WHAT YOU HAVE TO DO —
In this exercise, restate the listing word for word.

MATERIAL SHOWN —
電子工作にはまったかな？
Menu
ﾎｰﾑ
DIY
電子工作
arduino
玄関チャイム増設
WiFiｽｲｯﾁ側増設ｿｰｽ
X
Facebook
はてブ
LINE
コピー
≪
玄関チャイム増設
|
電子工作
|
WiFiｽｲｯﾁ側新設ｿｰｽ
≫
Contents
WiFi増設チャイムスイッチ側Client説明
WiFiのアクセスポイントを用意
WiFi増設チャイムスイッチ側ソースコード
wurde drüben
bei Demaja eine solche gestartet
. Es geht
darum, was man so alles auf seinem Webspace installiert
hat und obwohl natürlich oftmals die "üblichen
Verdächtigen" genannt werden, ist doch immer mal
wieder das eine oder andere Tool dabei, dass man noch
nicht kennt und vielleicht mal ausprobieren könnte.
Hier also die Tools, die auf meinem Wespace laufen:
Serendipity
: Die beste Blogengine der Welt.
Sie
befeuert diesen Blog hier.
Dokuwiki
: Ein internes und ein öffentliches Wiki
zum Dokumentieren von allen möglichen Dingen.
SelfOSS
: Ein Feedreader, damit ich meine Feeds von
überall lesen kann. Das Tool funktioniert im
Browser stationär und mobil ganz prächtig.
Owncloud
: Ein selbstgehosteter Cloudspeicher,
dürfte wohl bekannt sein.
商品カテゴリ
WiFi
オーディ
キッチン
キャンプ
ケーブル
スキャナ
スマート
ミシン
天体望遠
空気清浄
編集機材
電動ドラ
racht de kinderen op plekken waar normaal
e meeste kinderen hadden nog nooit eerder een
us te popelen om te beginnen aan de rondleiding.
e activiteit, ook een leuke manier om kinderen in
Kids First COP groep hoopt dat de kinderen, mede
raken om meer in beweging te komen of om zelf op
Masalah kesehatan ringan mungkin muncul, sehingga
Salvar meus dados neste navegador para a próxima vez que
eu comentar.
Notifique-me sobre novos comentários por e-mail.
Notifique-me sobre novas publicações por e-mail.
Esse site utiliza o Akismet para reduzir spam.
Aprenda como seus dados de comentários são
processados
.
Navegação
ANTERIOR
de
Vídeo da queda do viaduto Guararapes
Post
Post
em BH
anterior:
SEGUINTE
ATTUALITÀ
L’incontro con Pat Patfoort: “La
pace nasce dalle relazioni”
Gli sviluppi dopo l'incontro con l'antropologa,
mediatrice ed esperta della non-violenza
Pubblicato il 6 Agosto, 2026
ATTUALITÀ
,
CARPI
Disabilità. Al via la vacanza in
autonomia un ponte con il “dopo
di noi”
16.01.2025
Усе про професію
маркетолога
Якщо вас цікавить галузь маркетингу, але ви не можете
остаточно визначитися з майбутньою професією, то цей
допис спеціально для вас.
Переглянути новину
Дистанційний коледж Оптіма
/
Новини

RESPONSE —
電子工作にはまったかな？
Menu
ﾎｰﾑ
DIY
電子工作
arduino
玄関チャイム増設
WiFiｽｲｯﾁ側増設ｿｰｽ
X
Facebook
はてブ
LINE
コピー
≪
玄関チャイム増設
|
電子工作
|
WiFiｽｲｯﾁ側新設ｿｰｽ
≫
Contents
WiFi増設チャイムスイッチ側Client説明
WiFiのアクセスポイントを用意
WiFi増設チャイムスイッチ側ソースコード
wurde drüben
bei Demaja eine solche gestartet
. Es geht
darum, was man so alles auf seinem Webspace installiert
hat und obwohl natürlich oftmals die "üblichen
Verdächtigen" genannt werden, ist doch immer mal
wieder das eine oder andere Tool dabei, dass man noch
nicht kennt und vielleicht mal ausprobieren könnte.
Hier also die Tools, die auf meinem Wespace laufen:
Serendipity
: Die beste Blogengine der Welt.
Sie
befeuert diesen Blog hier.
Dokuwiki
: Ein internes und ein öffentliches Wiki
zum Dokumentieren von allen möglichen Dingen.
SelfOSS
: Ein Feedreader, damit ich meine Feeds von
überall lesen kann. Das Tool funktioniert im
Browser stationär und mobil ganz prächtig.
Owncloud
: Ein selbstgehosteter Cloudspeicher,
dürfte wohl bekannt sein.
商品カテゴリ
WiFi
オーディ
キッチン
キャンプ
ケーブル
スキャナ
スマート
ミシン
天体望遠
空気清浄
編集機材
電動ドラ
racht de kinderen op plekken waar normaal
e meeste kinderen hadden nog nooit eerder een
us te popelen om te beginnen aan de rondleiding.
e activiteit, ook een leuke manier om kinderen in
Kids First COP groep hoopt dat de kinderen, mede
raken om meer in beweging te komen of om zelf op
Masalah kesehatan ringan mungkin muncul, sehingga
Salvar meus dados neste navegador para a próxima vez que
eu comentar.
Notifique-me sobre novos comentários por e-mail.
Notifique-me sobre novas publicações por e-mail.
Esse site utiliza o Akismet para reduzir spam.
Aprenda como seus dados de comentários são
processados
.
Navegação
ANTERIOR
de
Vídeo da queda do viaduto Guararapes
Post
Post
em BH
anterior:
SEGUINTE
ATTUALITÀ
L’incontro con Pat Patfoort: “La
pace nasce dalle relazioni”
Gli sviluppi dopo l'incontro con l'antropologa,
mediatrice ed esperta della non-violenza
Pubblicato il 6 Agosto, 2026
ATTUALITÀ
,
CARPI
Disabilità. Al via la vacanza in
autonomia un ponte con il “dopo
di noi”
16.01.2025
Усе про професію
маркетолога
Якщо вас цікавить галузь маркетингу, але ви не можете
остаточно визначитися з майбутньою професією, то цей
допис спеціально для вас.
Переглянути новину
Дистанційний коледж Оптіма
/
Новини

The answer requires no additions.